One of the great novels of the Twentieth Century, described by John Updike as a meditation on “the persistence of trauma, the rapacity of eros, the fragility of our orderly schemes”
On a cold night in Holland two men meet and change each other’s lives forever. Max Delius – a hedonistic, yet brilliant astronomer who loves fast cars, nice clothes and beautiful women – picks up Onno Quist, a cerebral chaotic philologist who cannot bear the ordinariness of everyday life. Despite their differences, they fast become great friends.
And when they learn they were conceived on the same day, it is clear that their meeting is no coincidence. As the pair fall into and out of love with the same woman – Ada – so their lives become further intertwined. For all three are on a mysterious journey destined to shape human history.
The Discovery of Heaven is internationally recognized as a masterpiece. Rich in philosophical, psychological, historical and theological enquiry, it is an extravagant, bold and satisfying novel of ideas.
Author
Harry Mulisch
Born in 1927 to a Jewish mother whose family died in the concentration camps and an Austrian father who was jailed after the war for collaborating with the Nazis, HARRY MULISCH is one of Holland’s most acclaimed writers.

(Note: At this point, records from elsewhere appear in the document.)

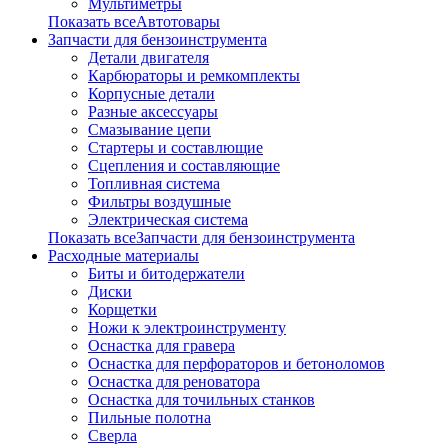
Мультиметры
Показать всеАвтотовары
Запчасти для бензоинструмента
Детали двигателя
Карбюраторы и ремкомплекты
Корпусные детали
Разные аксессуары
Смазывание цепи
Стартеры и составлющие
Сцепления и составляющие
Топливная система
Фильтры воздушные
Электрическая система
Показать всеЗапчасти для бензоинструмента
Расходные материалы
Биты и битодержатели
Диски
Корщетки
Ножи к электроинструменту
Оснастка для гравера
Оснастка для перфораторов и бетоноломов
Оснастка для реноватора
Оснастка для точильных станков
Пильные полотна
Сверла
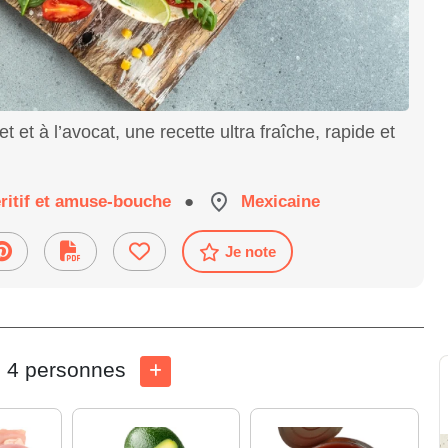
 et à l’avocat, une recette ultra fraîche, rapide et
ritif et amuse-bouche
●
Mexicaine
Je note
4 personnes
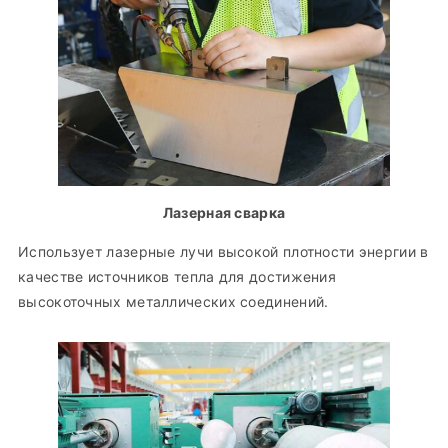
Лазерная сварка
Использует лазерные лучи высокой плотности энергии в
качестве источников тепла для достижения
высокоточных металлических соединений.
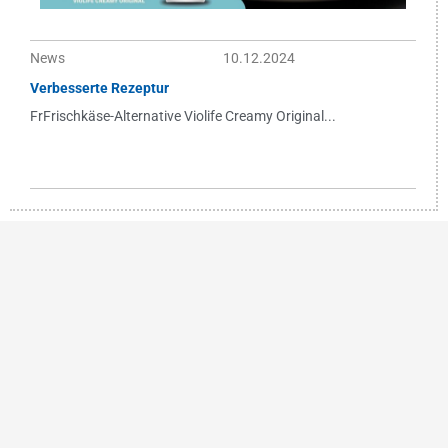
News
10.12.2024
Verbesserte Rezeptur
FrFrischkäse-Alternative Violife Creamy Original...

He is the author of more than thirty works of fiction, nonfiction, commentary, plays, and poetry, many of them having as their subject the Second World War. His novel The Assault (1982) was translated into more than two dozen languages and adapted into a film (1986) that won both a Golden Globe and an Academy Award. Mulisch’s work is also popular among the country’s public: a 2007 poll of NRC Handelsblad readers voted his novel The Discovery of Heaven (1992) the greatest Dutch book ever written. Mulisch died in the Netherlands in 2010.